[M3devel] LINUXLIBC6
Hendrik Boom
hendrik at topoi.pooq.com
Mon May 21 23:10:45 CEST 2012
On Mon, May 21, 2012 at 02:43:17PM -0400, Hendrik Boom wrote:
> On Mon, May 21, 2012 at 07:50:49AM +0000, Jay K wrote:
> >
> > Nevermind..I'm not making a clear point..
>
> Maybe this point will do:
>
> So regardless of whether the production compiler generates machine code
> or anythine else, it would be possible to have a single, portable
> interpreter written in C to use as a bootstrap tool to avoid having to
> bootstrap from machine-dependent machine code whenever installing (or
> packaging) foor another platform? The build-dependency of the real
> Modula 3 compiler could then be itself OR the interpreter.
>
> And the interpreter could be made to interpret some kind of efficient,
> intermediate code that is easy to interpret fast. Does the existing
> codebase have anything that sould be used for this?
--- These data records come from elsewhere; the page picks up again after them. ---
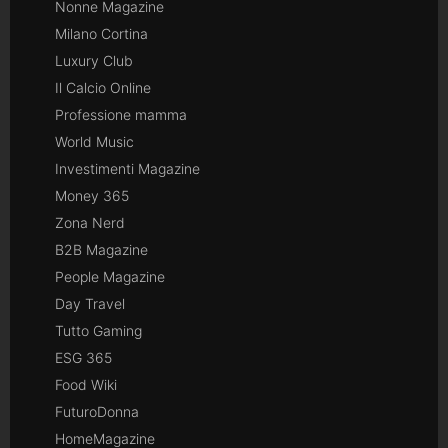
Nonne Magazine
Milano Cortina
Luxury Club
Il Calcio Online
Professione mamma
World Music
Investimenti Magazine
Money 365
Zona Nerd
B2B Magazine
People Magazine
Day Travel
Tutto Gaming
ESG 365
Food Wiki
FuturoDonna
HomeMagazine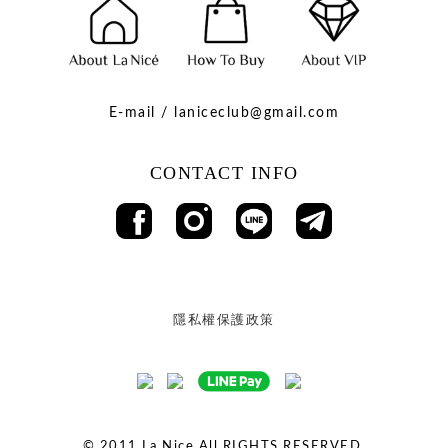
E-mail / laniceclub@gmail.com
CONTACT INFO
隱私權保護政策
© 2011
La Nice All RIGHTS RESERVED.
OR could easily be
> changed into this?
>
> -- hendrik
C--, I believe, is implemented as a compiler for several platforms, and
also as an interpreter. So generating C-- code would satisfy our
requirements for a bootstrap. If we want to hook into a run-time
system that has at least thought seriously about the issues of
garbage-collection and stack-walking, this might be it. But I don't
know to what extent these essential features have beein implemented.
OCAML also had an interpreter and compilers to several machine codes.
This would seem to be a viable mechanism.
I've been using an OCAML-written Algol W compiler using the interpreted
OCAML implementation, and it still compiles Algol W to C faster than
the C compiler translates its output code to machine code.